Make strategic management a daily affair

Despite the dramatic evolution in the business world over the past two decades, strategic planning still has the connotation of a process that is done once a year, discrete, exclusive, high level and independent from the business of an organization.

While strategic management connotes planning, implementation, evaluation, on-going maintenance and alignment of the organization’s strategy, to make it work, I believe that strategic management should be an integral part of an organization’s daily business operations not merely a once a year retreat for and by the senior management.

By all means, strategic management provides a discipline that enables the management to actually take a step back from day-to-day business activities to think about the future of the organization, hence the importance of this activity cannot be undermined as the organization can otherwise become solely consumed with working through the next issue or problem without considering the big picture.

However, the whole purpose of strategy is to provide a framework within which all staff can make day-to-day operational decisions and understand that those decisions are all moving the organization in a single direction.

Strategy provides a vision for the future, confirms the purpose and values of an organization, sets objectives, clarifies threats and opportunities, determines methods to leverage strengths and mitigate weaknesses.

Bottom-up

Staff participation at all levels in strategy building enables them to better understand the direction, the relevance of that direction and the associated benefits in addition to the more important aspect of a sense of ownership.

For some people, simply knowing is enough; for many people, to gain their full support they need to fully understand. So even if all decisions are made by the seniors for good reasons, managing the process in such a way so the team feels that they are a part of it, does wonders.

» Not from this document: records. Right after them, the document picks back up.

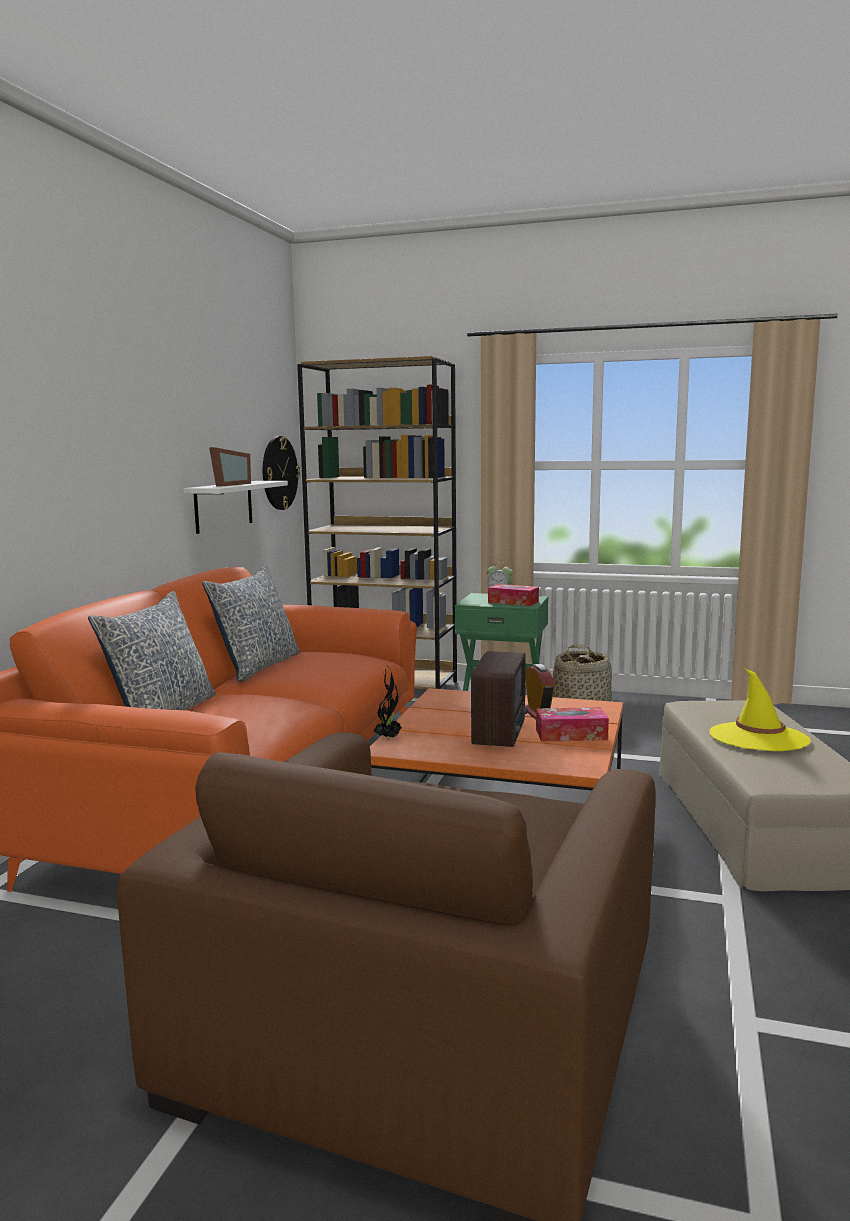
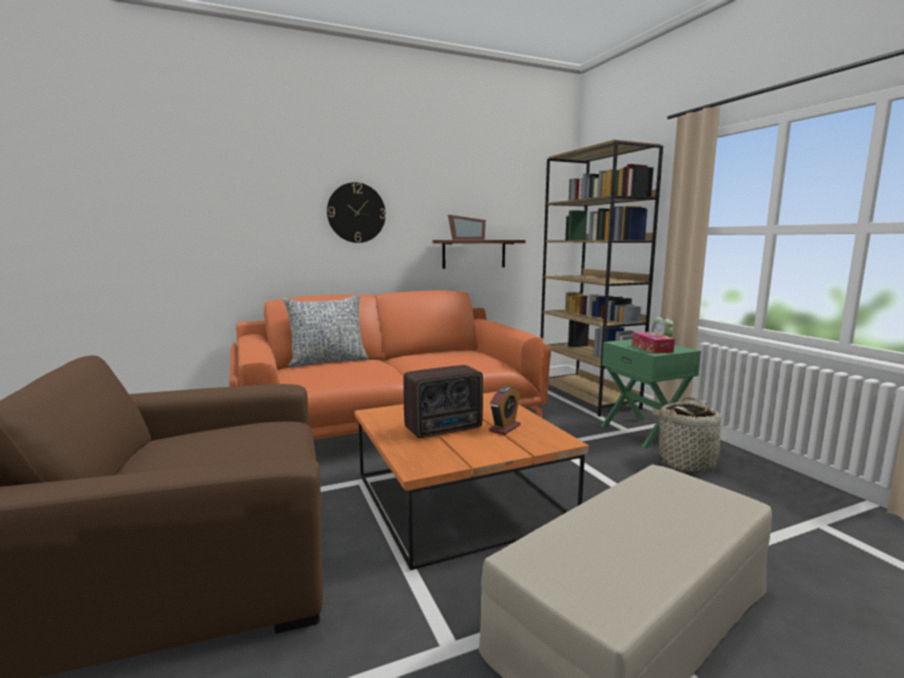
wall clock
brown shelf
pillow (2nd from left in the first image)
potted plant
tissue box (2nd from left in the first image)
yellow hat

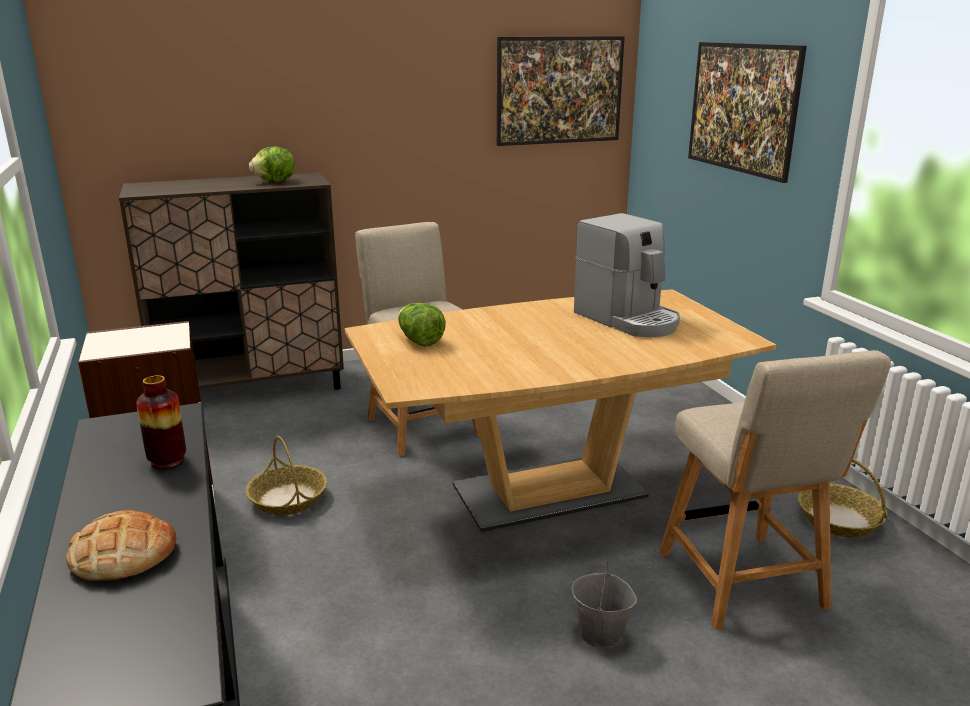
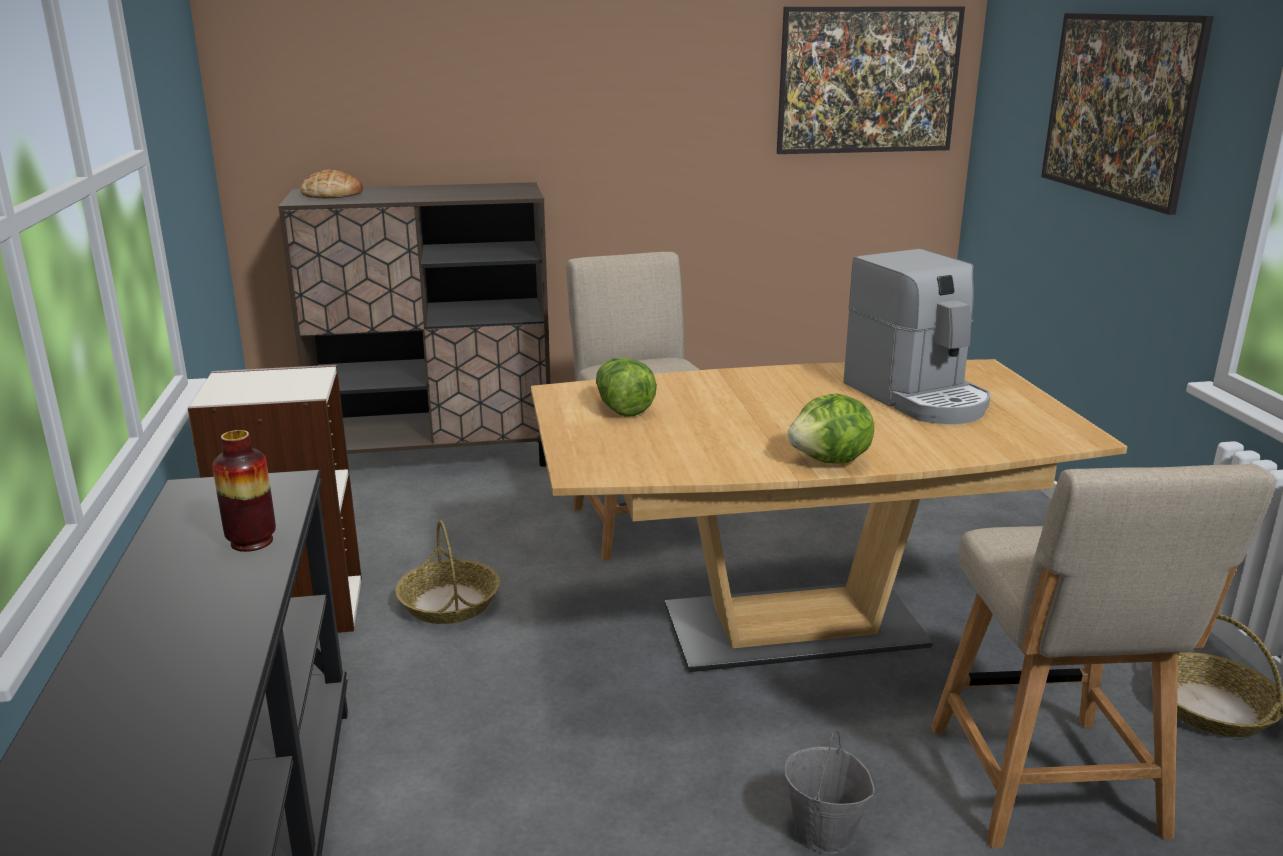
bread
lettuce (2nd from left)

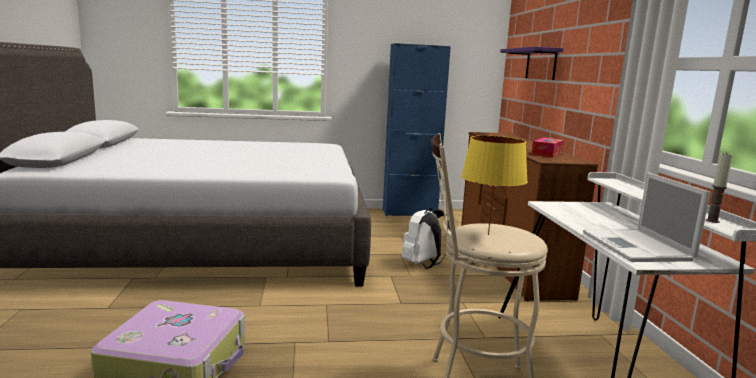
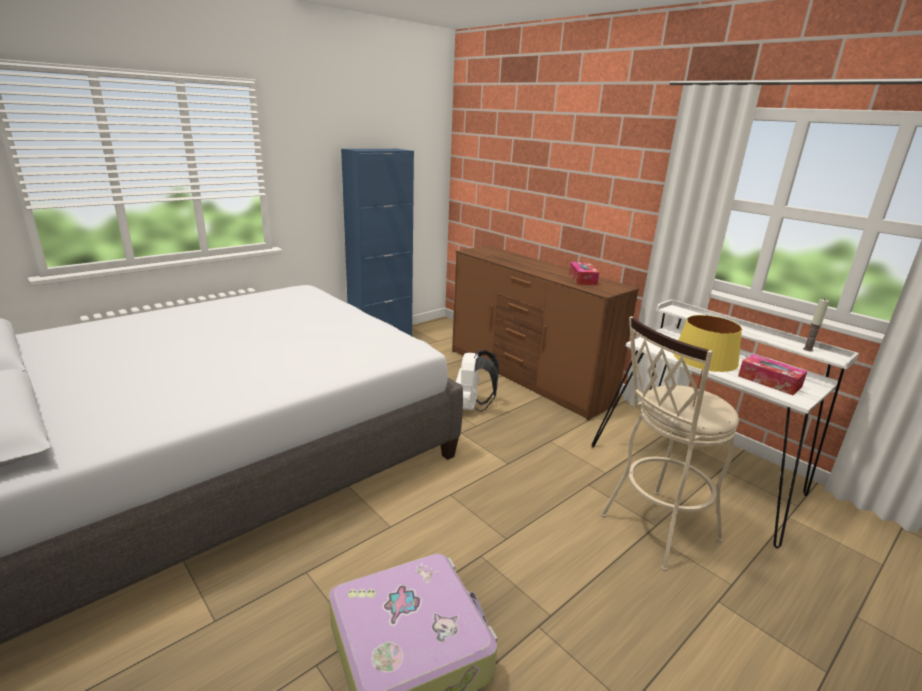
tissue box (2nd from left)
purple shelf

One major pitfall of strategic planning is the fact that it’s too bureaucratic and traditionally kept at management level. In the real world, an organization needs to be dynamic, agile and flexible to respond to changing market conditions and at the same time, have a core structure that is consistent with core competencies of the business.

This is where the employee’s continuous participation and feedback is so critical as part of their day-to-day activities to stay competitive. Winning firms do understand the importance of strategic management – it plays a key role in the uplift of any company.

But the question you need to ask as a manager is, ‘do employees understand the strategy and believe that it is a wining one’, ‘do they feel that it is their strategy, not the senior managers’ strategy imposed on them’.

If strategic management is implemented thoroughly, then there is no doubt that the company will survive all types of odds and competition and remain in the market for a long period. This is needed in the present situation by all companies. It merely calls for proper planning and the right people to implement it.

You need to keep a regular check on all external and internal factors affecting your industry which only your people, who interact with the market, could tell you.

Employees who understand your strategy will make better day-to-day decisions that will support your vision. First, you should ideally have a separate vehicle for communicating your strategy.

Handing out photocopies of your strategic planning binder will not achieve the effect you desire. In terms of rolling it down, for the people on the ground and for effective execution, prepare a separate document for communicating.

Use something short and to-the-point, as many employees won’t spend a lot of time reading about your vision and process and background information and analysis.

You also should ‘sanitize’ your communication document. This isn’t as hard as it sounds — you simply need to look at everything you might share with employees and ask “will it hurt us if other people know this?”

It’s a hard call, but know that strategy once developed is for people who execute not for people who strategize – so make it a people’s strategy to make them accountable if you goal is results.